> [WHAT YOU WILL DO] Can you repeat the lines of the records from the one containing "Deglava Gleznotāju rezidences 3. kārta" through the one containing "เทียนหลงระเริง", replacing "APSKATĪTIES" with "APSKATĪT" and leaving everything else as it is?

DATASET: Begin

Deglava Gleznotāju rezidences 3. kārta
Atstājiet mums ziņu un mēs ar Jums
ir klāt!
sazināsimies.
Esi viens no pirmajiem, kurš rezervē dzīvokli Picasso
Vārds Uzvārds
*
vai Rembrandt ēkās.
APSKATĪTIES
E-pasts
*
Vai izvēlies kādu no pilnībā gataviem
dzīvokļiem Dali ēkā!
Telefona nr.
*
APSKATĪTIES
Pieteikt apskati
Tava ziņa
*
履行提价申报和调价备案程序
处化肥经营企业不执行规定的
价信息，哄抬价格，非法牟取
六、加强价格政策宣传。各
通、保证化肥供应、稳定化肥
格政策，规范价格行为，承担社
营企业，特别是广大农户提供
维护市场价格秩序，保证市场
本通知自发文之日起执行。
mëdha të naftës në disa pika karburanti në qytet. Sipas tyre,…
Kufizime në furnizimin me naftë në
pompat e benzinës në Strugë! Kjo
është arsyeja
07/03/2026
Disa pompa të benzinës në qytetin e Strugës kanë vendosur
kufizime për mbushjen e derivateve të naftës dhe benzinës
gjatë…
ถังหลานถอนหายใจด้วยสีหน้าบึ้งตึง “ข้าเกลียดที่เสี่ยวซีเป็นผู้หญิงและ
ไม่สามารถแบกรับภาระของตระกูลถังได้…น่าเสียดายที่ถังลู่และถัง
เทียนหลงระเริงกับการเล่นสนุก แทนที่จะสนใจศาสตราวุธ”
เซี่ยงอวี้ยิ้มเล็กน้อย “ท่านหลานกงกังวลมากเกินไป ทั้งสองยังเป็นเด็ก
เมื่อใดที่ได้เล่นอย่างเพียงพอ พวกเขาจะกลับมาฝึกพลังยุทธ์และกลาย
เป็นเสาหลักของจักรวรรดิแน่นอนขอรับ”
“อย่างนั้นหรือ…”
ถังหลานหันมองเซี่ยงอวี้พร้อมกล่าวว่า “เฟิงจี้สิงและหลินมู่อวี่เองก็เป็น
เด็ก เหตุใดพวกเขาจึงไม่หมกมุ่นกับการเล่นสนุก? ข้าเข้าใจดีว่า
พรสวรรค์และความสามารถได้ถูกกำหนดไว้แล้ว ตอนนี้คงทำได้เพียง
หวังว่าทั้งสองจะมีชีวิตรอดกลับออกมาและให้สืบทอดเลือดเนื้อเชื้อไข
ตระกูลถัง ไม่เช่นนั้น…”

DATASET: End
DATASET: Begin

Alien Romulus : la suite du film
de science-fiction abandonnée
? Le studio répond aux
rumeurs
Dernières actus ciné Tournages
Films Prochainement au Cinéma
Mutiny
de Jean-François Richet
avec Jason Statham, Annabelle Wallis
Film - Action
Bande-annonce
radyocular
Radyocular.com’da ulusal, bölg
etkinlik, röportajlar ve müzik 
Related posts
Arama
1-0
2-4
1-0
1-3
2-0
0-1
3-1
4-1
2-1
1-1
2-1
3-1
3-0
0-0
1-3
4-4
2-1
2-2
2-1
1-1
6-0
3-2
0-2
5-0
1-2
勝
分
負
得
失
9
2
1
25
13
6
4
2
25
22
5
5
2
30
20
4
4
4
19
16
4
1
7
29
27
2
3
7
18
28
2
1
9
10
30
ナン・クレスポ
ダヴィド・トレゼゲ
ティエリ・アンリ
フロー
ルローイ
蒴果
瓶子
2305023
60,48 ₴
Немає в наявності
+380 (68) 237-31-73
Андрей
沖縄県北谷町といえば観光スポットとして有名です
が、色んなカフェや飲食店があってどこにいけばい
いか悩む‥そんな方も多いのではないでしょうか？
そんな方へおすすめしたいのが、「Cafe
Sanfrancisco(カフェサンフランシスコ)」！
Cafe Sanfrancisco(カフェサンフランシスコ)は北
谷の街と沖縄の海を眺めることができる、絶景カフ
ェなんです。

DATASET: End

> [REPLY]
Deglava Gleznotāju rezidences 3. kārta
Atstājiet mums ziņu un mēs ar Jums
ir klāt!
sazināsimies.
Esi viens no pirmajiem, kurš rezervē dzīvokli Picasso
Vārds Uzvārds
*
vai Rembrandt ēkās.
APSKATĪT
E-pasts
*
Vai izvēlies kādu no pilnībā gataviem
dzīvokļiem Dali ēkā!
Telefona nr.
*
APSKATĪT
Pieteikt apskati
Tava ziņa
*
履行提价申报和调价备案程序
处化肥经营企业不执行规定的
价信息，哄抬价格，非法牟取
六、加强价格政策宣传。各
通、保证化肥供应、稳定化肥
格政策，规范价格行为，承担社
营企业，特别是广大农户提供
维护市场价格秩序，保证市场
本通知自发文之日起执行。
mëdha të naftës në disa pika karburanti në qytet. Sipas tyre,…
Kufizime në furnizimin me naftë në
pompat e benzinës në Strugë! Kjo
është arsyeja
07/03/2026
Disa pompa të benzinës në qytetin e Strugës kanë vendosur
kufizime për mbushjen e derivateve të naftës dhe benzinës
gjatë…
ถังหลานถอนหายใจด้วยสีหน้าบึ้งตึง “ข้าเกลียดที่เสี่ยวซีเป็นผู้หญิงและ
ไม่สามารถแบกรับภาระของตระกูลถังได้…น่าเสียดายที่ถังลู่และถัง
เทียนหลงระเริงกับการเล่นสนุก แทนที่จะสนใจศาสตราวุธ”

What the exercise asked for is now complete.